Exercise material:
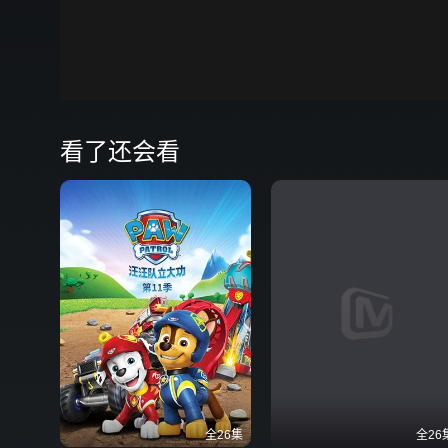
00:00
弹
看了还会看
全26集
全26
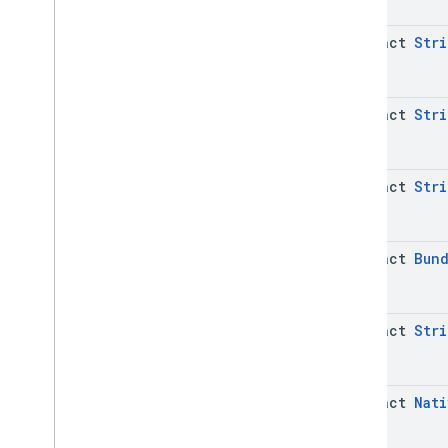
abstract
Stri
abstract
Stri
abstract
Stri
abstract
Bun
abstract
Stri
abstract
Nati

==

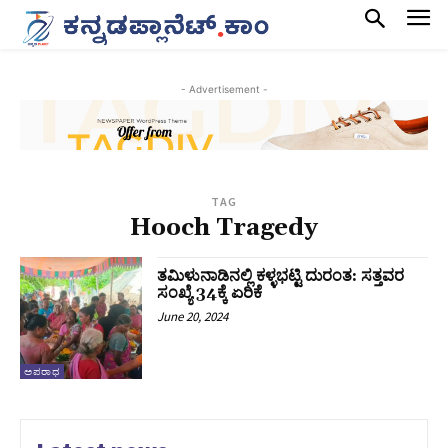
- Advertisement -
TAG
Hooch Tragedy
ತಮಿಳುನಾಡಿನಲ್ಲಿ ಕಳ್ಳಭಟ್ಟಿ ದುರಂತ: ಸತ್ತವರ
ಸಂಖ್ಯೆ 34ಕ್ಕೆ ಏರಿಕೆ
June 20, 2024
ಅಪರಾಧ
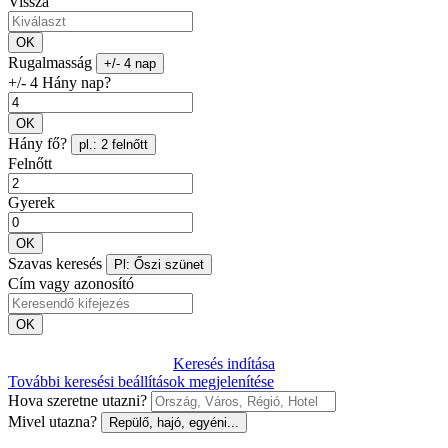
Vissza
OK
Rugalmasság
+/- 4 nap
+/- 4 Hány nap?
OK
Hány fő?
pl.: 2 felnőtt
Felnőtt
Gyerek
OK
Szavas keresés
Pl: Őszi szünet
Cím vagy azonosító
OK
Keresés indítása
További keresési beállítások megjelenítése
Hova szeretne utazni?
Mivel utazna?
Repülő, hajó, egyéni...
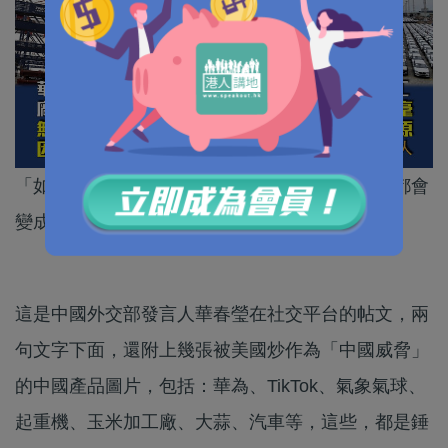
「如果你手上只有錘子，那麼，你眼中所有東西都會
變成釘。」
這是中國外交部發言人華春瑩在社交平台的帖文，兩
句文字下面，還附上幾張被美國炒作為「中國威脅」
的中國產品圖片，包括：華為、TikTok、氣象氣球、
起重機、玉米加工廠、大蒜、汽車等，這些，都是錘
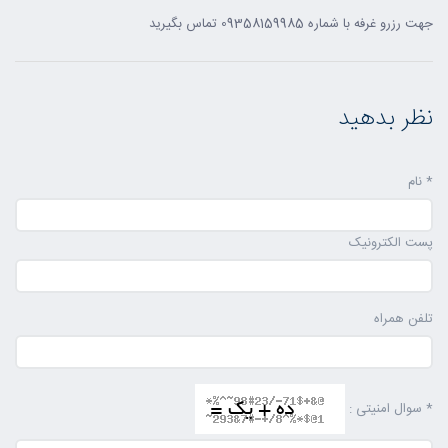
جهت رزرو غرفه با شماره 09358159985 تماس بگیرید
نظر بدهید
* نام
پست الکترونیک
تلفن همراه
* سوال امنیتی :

Assignment: Please set down, exactly and with no pictures, the lines in the entries above starting at the one holding "ಸಂಖ್ಯೆ 34ಕ್ಕೆ ಏರಿಕೆ" and ending at the one holding "這是中國外交部發言人華春瑩在社交平台的帖文，兩", ends included.

Expected answer:
ಸಂಖ್ಯೆ 34ಕ್ಕೆ ಏರಿಕೆ
June 20, 2024
ಅಪರಾಧ
Vissza
OK
Rugalmasság
+/- 4 nap
+/- 4 Hány nap?
OK
Hány fő?
pl.: 2 felnőtt
Felnőtt
Gyerek
OK
Szavas keresés
Pl: Őszi szünet
Cím vagy azonosító
OK
Keresés indítása
További keresési beállítások megjelenítése
Hova szeretne utazni?
Mivel utazna?
Repülő, hajó, egyéni...
「如果你手上只有錘子，那麼，你眼中所有東西都會
變成釘。」
這是中國外交部發言人華春瑩在社交平台的帖文，兩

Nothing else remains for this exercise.